- Dataset lines -
────────────────────
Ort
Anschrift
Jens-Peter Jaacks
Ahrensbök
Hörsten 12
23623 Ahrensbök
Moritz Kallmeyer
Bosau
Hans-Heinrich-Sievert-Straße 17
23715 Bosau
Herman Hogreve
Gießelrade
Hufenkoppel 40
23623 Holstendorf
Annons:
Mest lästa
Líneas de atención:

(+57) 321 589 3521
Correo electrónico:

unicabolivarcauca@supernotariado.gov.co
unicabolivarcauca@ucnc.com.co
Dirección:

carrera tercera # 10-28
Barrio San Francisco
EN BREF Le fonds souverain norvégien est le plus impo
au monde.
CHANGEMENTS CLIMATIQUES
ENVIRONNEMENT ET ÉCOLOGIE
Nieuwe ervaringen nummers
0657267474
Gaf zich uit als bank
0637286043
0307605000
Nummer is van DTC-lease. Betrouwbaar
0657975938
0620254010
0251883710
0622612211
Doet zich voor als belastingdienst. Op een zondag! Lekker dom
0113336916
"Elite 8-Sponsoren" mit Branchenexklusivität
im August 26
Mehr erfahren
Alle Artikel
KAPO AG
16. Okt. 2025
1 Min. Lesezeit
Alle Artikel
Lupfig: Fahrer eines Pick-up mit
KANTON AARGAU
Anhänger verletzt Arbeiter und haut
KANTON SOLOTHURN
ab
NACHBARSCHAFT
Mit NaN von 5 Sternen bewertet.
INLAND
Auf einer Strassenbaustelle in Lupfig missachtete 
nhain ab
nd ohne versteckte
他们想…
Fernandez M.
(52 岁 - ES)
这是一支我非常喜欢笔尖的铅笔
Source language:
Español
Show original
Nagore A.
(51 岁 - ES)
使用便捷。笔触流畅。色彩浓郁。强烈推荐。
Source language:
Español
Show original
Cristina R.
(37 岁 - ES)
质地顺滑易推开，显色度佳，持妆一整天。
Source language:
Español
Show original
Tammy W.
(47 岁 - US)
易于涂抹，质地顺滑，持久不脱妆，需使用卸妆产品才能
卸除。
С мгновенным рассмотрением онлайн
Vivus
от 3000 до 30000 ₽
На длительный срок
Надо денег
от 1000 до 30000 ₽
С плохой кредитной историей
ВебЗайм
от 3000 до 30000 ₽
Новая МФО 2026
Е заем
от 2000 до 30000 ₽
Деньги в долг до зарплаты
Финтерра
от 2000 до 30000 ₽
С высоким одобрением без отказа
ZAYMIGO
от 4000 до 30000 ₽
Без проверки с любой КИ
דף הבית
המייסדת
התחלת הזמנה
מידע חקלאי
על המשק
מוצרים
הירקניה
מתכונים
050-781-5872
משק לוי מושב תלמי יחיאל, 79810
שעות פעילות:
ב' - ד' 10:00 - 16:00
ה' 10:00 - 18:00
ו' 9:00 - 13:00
────────────────────
Print every one of the lines above again, word for word and in the same order.

Ort
Anschrift
Jens-Peter Jaacks
Ahrensbök
Hörsten 12
23623 Ahrensbök
Moritz Kallmeyer
Bosau
Hans-Heinrich-Sievert-Straße 17
23715 Bosau
Herman Hogreve
Gießelrade
Hufenkoppel 40
23623 Holstendorf
Annons:
Mest lästa
Líneas de atención:

(+57) 321 589 3521
Correo electrónico:

unicabolivarcauca@supernotariado.gov.co
unicabolivarcauca@ucnc.com.co
Dirección:

carrera tercera # 10-28
Barrio San Francisco
EN BREF Le fonds souverain norvégien est le plus impo
au monde.
CHANGEMENTS CLIMATIQUES
ENVIRONNEMENT ET ÉCOLOGIE
Nieuwe ervaringen nummers
0657267474
Gaf zich uit als bank
0637286043
0307605000
Nummer is van DTC-lease. Betrouwbaar
0657975938
0620254010
0251883710
0622612211
Doet zich voor als belastingdienst. Op een zondag! Lekker dom
0113336916
"Elite 8-Sponsoren" mit Branchenexklusivität
im August 26
Mehr erfahren
Alle Artikel
KAPO AG
16. Okt. 2025
1 Min. Lesezeit
Alle Artikel
Lupfig: Fahrer eines Pick-up mit
KANTON AARGAU
Anhänger verletzt Arbeiter und haut
KANTON SOLOTHURN
ab
NACHBARSCHAFT
Mit NaN von 5 Sternen bewertet.
INLAND
Auf einer Strassenbaustelle in Lupfig missachtete 
nhain ab
nd ohne versteckte
他们想…
Fernandez M.
(52 岁 - ES)
这是一支我非常喜欢笔尖的铅笔
Source language:
Español
Show original
Nagore A.
(51 岁 - ES)
使用便捷。笔触流畅。色彩浓郁。强烈推荐。
Source language:
Español
Show original
Cristina R.
(37 岁 - ES)
质地顺滑易推开，显色度佳，持妆一整天。
Source language:
Español
Show original
Tammy W.
(47 岁 - US)
易于涂抹，质地顺滑，持久不脱妆，需使用卸妆产品才能
卸除。
С мгновенным рассмотрением онлайн
Vivus
от 3000 до 30000 ₽
На длительный срок
Надо денег
от 1000 до 30000 ₽
С плохой кредитной историей
ВебЗайм
от 3000 до 30000 ₽
Новая МФО 2026
Е заем
от 2000 до 30000 ₽
Деньги в долг до зарплаты
Финтерра
от 2000 до 30000 ₽
С высоким одобрением без отказа
ZAYMIGO
от 4000 до 30000 ₽
Без проверки с любой КИ
דף הבית
המייסדת
התחלת הזמנה
מידע חקלאי
על המשק
מוצרים
הירקניה
מתכונים
050-781-5872
משק לוי מושב תלמי יחיאל, 79810
שעות פעילות:
ב' - ד' 10:00 - 16:00
ה' 10:00 - 18:00
ו' 9:00 - 13:00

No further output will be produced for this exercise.